Start
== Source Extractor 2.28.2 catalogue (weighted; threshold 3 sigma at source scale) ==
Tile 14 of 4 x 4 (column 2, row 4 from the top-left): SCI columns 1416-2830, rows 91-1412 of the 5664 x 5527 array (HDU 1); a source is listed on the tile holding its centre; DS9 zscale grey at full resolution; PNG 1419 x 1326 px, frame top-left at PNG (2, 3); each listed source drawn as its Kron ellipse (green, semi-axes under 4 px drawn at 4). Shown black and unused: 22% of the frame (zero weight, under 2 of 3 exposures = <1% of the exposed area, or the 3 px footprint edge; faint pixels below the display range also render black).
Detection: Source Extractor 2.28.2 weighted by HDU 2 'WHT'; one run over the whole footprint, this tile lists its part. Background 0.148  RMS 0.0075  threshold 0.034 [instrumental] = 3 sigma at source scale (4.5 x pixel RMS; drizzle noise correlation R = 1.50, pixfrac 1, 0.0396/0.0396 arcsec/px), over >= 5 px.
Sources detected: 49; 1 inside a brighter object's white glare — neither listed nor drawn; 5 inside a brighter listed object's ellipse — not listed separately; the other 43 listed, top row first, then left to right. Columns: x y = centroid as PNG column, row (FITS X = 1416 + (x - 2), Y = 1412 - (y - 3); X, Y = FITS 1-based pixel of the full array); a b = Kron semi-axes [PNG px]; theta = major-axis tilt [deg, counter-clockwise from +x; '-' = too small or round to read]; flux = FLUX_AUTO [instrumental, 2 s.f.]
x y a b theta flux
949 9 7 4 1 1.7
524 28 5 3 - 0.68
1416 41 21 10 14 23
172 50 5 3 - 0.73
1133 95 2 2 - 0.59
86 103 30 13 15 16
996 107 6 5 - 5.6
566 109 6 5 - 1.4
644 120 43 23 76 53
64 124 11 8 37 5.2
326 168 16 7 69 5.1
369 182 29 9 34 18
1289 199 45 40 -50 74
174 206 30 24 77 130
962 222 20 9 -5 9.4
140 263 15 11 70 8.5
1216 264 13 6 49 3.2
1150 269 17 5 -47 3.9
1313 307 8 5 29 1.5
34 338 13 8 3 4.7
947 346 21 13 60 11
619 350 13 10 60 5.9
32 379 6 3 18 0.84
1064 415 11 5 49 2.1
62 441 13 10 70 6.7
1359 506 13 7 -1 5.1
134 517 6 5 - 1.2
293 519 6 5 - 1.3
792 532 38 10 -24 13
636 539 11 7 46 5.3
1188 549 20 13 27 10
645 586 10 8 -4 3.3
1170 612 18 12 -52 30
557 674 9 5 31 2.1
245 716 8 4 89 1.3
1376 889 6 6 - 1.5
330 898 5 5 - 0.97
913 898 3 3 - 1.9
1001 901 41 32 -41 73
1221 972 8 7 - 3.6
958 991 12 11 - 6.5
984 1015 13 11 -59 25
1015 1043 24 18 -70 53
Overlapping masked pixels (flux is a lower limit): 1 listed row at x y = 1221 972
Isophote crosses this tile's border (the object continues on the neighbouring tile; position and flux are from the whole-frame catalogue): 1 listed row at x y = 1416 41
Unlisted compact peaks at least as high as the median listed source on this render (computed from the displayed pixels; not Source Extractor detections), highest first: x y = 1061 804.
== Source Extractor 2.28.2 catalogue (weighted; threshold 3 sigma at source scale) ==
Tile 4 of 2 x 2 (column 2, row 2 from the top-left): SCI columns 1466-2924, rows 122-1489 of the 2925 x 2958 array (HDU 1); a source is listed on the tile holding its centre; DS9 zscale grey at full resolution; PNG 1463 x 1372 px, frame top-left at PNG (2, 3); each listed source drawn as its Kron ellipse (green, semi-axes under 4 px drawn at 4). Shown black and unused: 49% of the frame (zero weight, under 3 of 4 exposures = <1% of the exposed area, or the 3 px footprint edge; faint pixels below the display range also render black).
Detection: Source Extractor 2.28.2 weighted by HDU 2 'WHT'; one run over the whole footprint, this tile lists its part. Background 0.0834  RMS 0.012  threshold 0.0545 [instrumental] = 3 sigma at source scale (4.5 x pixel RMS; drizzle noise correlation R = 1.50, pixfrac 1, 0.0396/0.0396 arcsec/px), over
End
### [WHAT IS NEEDED]
Copy out all the records above again, changing every "catalogue" to "catalog" and leaving everything else as it is.

### [RESPONSE TO THIS EXERCISE]
== Source Extractor 2.28.2 catalog (weighted; threshold 3 sigma at source scale) ==
Tile 14 of 4 x 4 (column 2, row 4 from the top-left): SCI columns 1416-2830, rows 91-1412 of the 5664 x 5527 array (HDU 1); a source is listed on the tile holding its centre; DS9 zscale grey at full resolution; PNG 1419 x 1326 px, frame top-left at PNG (2, 3); each listed source drawn as its Kron ellipse (green, semi-axes under 4 px drawn at 4). Shown black and unused: 22% of the frame (zero weight, under 2 of 3 exposures = <1% of the exposed area, or the 3 px footprint edge; faint pixels below the display range also render black).
Detection: Source Extractor 2.28.2 weighted by HDU 2 'WHT'; one run over the whole footprint, this tile lists its part. Background 0.148  RMS 0.0075  threshold 0.034 [instrumental] = 3 sigma at source scale (4.5 x pixel RMS; drizzle noise correlation R = 1.50, pixfrac 1, 0.0396/0.0396 arcsec/px), over >= 5 px.
Sources detected: 49; 1 inside a brighter object's white glare — neither listed nor drawn; 5 inside a brighter listed object's ellipse — not listed separately; the other 43 listed, top row first, then left to right. Columns: x y = centroid as PNG column, row (FITS X = 1416 + (x - 2), Y = 1412 - (y - 3); X, Y = FITS 1-based pixel of the full array); a b = Kron semi-axes [PNG px]; theta = major-axis tilt [deg, counter-clockwise from +x; '-' = too small or round to read]; flux = FLUX_AUTO [instrumental, 2 s.f.]
x y a b theta flux
949 9 7 4 1 1.7
524 28 5 3 - 0.68
1416 41 21 10 14 23
172 50 5 3 - 0.73
1133 95 2 2 - 0.59
86 103 30 13 15 16
996 107 6 5 - 5.6
566 109 6 5 - 1.4
644 120 43 23 76 53
64 124 11 8 37 5.2
326 168 16 7 69 5.1
369 182 29 9 34 18
1289 199 45 40 -50 74
174 206 30 24 77 130
962 222 20 9 -5 9.4
140 263 15 11 70 8.5
1216 264 13 6 49 3.2
1150 269 17 5 -47 3.9
1313 307 8 5 29 1.5
34 338 13 8 3 4.7
947 346 21 13 60 11
619 350 13 10 60 5.9
32 379 6 3 18 0.84
1064 415 11 5 49 2.1
62 441 13 10 70 6.7
1359 506 13 7 -1 5.1
134 517 6 5 - 1.2
293 519 6 5 - 1.3
792 532 38 10 -24 13
636 539 11 7 46 5.3
1188 549 20 13 27 10
645 586 10 8 -4 3.3
1170 612 18 12 -52 30
557 674 9 5 31 2.1
245 716 8 4 89 1.3
1376 889 6 6 - 1.5
330 898 5 5 - 0.97
913 898 3 3 - 1.9
1001 901 41 32 -41 73
1221 972 8 7 - 3.6
958 991 12 11 - 6.5
984 1015 13 11 -59 25
1015 1043 24 18 -70 53
Overlapping masked pixels (flux is a lower limit): 1 listed row at x y = 1221 972
Isophote crosses this tile's border (the object continues on the neighbouring tile; position and flux are from the whole-frame catalog): 1 listed row at x y = 1416 41
Unlisted compact peaks at least as high as the median listed source on this render (computed from the displayed pixels; not Source Extractor detections), highest first: x y = 1061 804.
== Source Extractor 2.28.2 catalog (weighted; threshold 3 sigma at source scale) ==
Tile 4 of 2 x 2 (column 2, row 2 from the top-left): SCI columns 1466-2924, rows 122-1489 of the 2925 x 2958 array (HDU 1); a source is listed on the tile holding its centre; DS9 zscale grey at full resolution; PNG 1463 x 1372 px, frame top-left at PNG (2, 3); each listed source drawn as its Kron ellipse (green, semi-axes under 4 px drawn at 4). Shown black and unused: 49% of the frame (zero weight, under 3 of 4 exposures = <1% of the exposed area, or the 3 px footprint edge; faint pixels below the display range also render black).
Detection: Source Extractor 2.28.2 weighted by HDU 2 'WHT'; one run over the whole footprint, this tile lists its part. Background 0.0834  RMS 0.012  threshold 0.0545 [instrumental] = 3 sigma at source scale (4.5 x pixel RMS; drizzle noise correlation R = 1.50, pixfrac 1, 0.0396/0.0396 arcsec/px), over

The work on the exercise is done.